Work to do – Reproduce every line of the data below word for word, with nothing left out or changed.

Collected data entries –

────────────────

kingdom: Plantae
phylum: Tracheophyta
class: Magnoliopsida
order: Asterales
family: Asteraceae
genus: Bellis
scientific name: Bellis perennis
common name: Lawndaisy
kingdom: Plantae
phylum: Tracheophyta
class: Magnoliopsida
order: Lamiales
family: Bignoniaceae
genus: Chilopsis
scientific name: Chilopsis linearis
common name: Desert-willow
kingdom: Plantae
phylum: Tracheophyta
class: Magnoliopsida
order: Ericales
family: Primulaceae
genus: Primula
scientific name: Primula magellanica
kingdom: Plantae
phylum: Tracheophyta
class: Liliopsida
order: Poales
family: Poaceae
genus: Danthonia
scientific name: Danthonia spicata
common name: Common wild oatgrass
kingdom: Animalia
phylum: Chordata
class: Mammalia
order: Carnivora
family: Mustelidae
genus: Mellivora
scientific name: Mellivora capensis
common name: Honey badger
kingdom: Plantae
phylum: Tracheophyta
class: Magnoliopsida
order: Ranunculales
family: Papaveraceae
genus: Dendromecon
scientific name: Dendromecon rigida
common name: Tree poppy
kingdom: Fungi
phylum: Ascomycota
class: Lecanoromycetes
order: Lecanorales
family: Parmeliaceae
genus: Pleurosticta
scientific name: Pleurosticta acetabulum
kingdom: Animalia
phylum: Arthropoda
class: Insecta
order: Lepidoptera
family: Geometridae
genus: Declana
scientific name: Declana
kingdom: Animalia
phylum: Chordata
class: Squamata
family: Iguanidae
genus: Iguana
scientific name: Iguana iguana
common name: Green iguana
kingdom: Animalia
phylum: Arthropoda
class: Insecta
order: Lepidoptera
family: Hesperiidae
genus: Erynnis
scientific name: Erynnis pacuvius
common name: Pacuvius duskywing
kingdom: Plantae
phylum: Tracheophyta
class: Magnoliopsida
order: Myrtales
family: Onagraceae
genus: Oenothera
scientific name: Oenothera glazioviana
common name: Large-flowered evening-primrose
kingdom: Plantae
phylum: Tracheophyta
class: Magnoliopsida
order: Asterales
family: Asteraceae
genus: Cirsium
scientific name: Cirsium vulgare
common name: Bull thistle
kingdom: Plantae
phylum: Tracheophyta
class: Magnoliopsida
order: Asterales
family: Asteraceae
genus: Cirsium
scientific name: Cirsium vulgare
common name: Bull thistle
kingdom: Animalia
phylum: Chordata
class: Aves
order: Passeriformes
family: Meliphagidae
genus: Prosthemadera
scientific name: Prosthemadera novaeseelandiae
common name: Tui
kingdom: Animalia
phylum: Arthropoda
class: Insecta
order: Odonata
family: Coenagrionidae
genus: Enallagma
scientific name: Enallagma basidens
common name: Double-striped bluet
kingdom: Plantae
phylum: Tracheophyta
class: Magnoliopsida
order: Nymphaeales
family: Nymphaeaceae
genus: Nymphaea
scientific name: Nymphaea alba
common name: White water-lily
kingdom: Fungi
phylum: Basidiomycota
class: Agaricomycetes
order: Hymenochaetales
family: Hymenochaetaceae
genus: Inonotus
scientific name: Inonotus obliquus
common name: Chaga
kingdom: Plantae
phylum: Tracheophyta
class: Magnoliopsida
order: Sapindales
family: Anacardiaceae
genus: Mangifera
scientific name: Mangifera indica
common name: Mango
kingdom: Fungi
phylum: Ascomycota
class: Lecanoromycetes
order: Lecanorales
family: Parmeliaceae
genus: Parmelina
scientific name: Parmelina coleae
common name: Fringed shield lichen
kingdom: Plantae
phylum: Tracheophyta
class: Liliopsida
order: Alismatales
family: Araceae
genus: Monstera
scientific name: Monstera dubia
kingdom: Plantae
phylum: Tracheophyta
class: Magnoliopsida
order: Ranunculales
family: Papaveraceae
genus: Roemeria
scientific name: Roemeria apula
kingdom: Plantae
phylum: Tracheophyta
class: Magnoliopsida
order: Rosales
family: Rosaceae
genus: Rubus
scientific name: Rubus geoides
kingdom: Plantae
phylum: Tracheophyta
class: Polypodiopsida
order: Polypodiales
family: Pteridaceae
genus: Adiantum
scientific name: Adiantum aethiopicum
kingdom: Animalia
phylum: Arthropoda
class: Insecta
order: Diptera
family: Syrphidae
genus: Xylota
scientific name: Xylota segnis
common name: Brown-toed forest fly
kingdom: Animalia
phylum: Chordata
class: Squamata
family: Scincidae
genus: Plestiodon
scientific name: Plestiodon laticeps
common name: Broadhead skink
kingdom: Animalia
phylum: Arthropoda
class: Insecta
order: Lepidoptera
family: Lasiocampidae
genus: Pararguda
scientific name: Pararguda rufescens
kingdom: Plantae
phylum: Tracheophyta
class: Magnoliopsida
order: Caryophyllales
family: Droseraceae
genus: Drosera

────────────────

Final result –
kingdom: Plantae
phylum: Tracheophyta
class: Magnoliopsida
order: Asterales
family: Asteraceae
genus: Bellis
scientific name: Bellis perennis
common name: Lawndaisy
kingdom: Plantae
phylum: Tracheophyta
class: Magnoliopsida
order: Lamiales
family: Bignoniaceae
genus: Chilopsis
scientific name: Chilopsis linearis
common name: Desert-willow
kingdom: Plantae
phylum: Tracheophyta
class: Magnoliopsida
order: Ericales
family: Primulaceae
genus: Primula
scientific name: Primula magellanica
kingdom: Plantae
phylum: Tracheophyta
class: Liliopsida
order: Poales
family: Poaceae
genus: Danthonia
scientific name: Danthonia spicata
common name: Common wild oatgrass
kingdom: Animalia
phylum: Chordata
class: Mammalia
order: Carnivora
family: Mustelidae
genus: Mellivora
scientific name: Mellivora capensis
common name: Honey badger
kingdom: Plantae
phylum: Tracheophyta
class: Magnoliopsida
order: Ranunculales
family: Papaveraceae
genus: Dendromecon
scientific name: Dendromecon rigida
common name: Tree poppy
kingdom: Fungi
phylum: Ascomycota
class: Lecanoromycetes
order: Lecanorales
family: Parmeliaceae
genus: Pleurosticta
scientific name: Pleurosticta acetabulum
kingdom: Animalia
phylum: Arthropoda
class: Insecta
order: Lepidoptera
family: Geometridae
genus: Declana
scientific name: Declana
kingdom: Animalia
phylum: Chordata
class: Squamata
family: Iguanidae
genus: Iguana
scientific name: Iguana iguana
common name: Green iguana
kingdom: Animalia
phylum: Arthropoda
class: Insecta
order: Lepidoptera
family: Hesperiidae
genus: Erynnis
scientific name: Erynnis pacuvius
common name: Pacuvius duskywing
kingdom: Plantae
phylum: Tracheophyta
class: Magnoliopsida
order: Myrtales
family: Onagraceae
genus: Oenothera
scientific name: Oenothera glazioviana
common name: Large-flowered evening-primrose
kingdom: Plantae
phylum: Tracheophyta
class: Magnoliopsida
order: Asterales
family: Asteraceae
genus: Cirsium
scientific name: Cirsium vulgare
common name: Bull thistle
kingdom: Plantae
phylum: Tracheophyta
class: Magnoliopsida
order: Asterales
family: Asteraceae
genus: Cirsium
scientific name: Cirsium vulgare
common name: Bull thistle
kingdom: Animalia
phylum: Chordata
class: Aves
order: Passeriformes
family: Meliphagidae
genus: Prosthemadera
scientific name: Prosthemadera novaeseelandiae
common name: Tui
kingdom: Animalia
phylum: Arthropoda
class: Insecta
order: Odonata
family: Coenagrionidae
genus: Enallagma
scientific name: Enallagma basidens
common name: Double-striped bluet
kingdom: Plantae
phylum: Tracheophyta
class: Magnoliopsida
order: Nymphaeales
family: Nymphaeaceae
genus: Nymphaea
scientific name: Nymphaea alba
common name: White water-lily
kingdom: Fungi
phylum: Basidiomycota
class: Agaricomycetes
order: Hymenochaetales
family: Hymenochaetaceae
genus: Inonotus
scientific name: Inonotus obliquus
common name: Chaga
kingdom: Plantae
phylum: Tracheophyta
class: Magnoliopsida
order: Sapindales
family: Anacardiaceae
genus: Mangifera
scientific name: Mangifera indica
common name: Mango
kingdom: Fungi
phylum: Ascomycota
class: Lecanoromycetes
order: Lecanorales
family: Parmeliaceae
genus: Parmelina
scientific name: Parmelina coleae
common name: Fringed shield lichen
kingdom: Plantae
phylum: Tracheophyta
class: Liliopsida
order: Alismatales
family: Araceae
genus: Monstera
scientific name: Monstera dubia
kingdom: Plantae
phylum: Tracheophyta
class: Magnoliopsida
order: Ranunculales
family: Papaveraceae
genus: Roemeria
scientific name: Roemeria apula
kingdom: Plantae
phylum: Tracheophyta
class: Magnoliopsida
order: Rosales
family: Rosaceae
genus: Rubus
scientific name: Rubus geoides
kingdom: Plantae
phylum: Tracheophyta
class: Polypodiopsida
order: Polypodiales
family: Pteridaceae
genus: Adiantum
scientific name: Adiantum aethiopicum
kingdom: Animalia
phylum: Arthropoda
class: Insecta
order: Diptera
family: Syrphidae
genus: Xylota
scientific name: Xylota segnis
common name: Brown-toed forest fly
kingdom: Animalia
phylum: Chordata
class: Squamata
family: Scincidae
genus: Plestiodon
scientific name: Plestiodon laticeps
common name: Broadhead skink
kingdom: Animalia
phylum: Arthropoda
class: Insecta
order: Lepidoptera
family: Lasiocampidae
genus: Pararguda
scientific name: Pararguda rufescens
kingdom: Plantae
phylum: Tracheophyta
class: Magnoliopsida
order: Caryophyllales
family: Droseraceae
genus: Drosera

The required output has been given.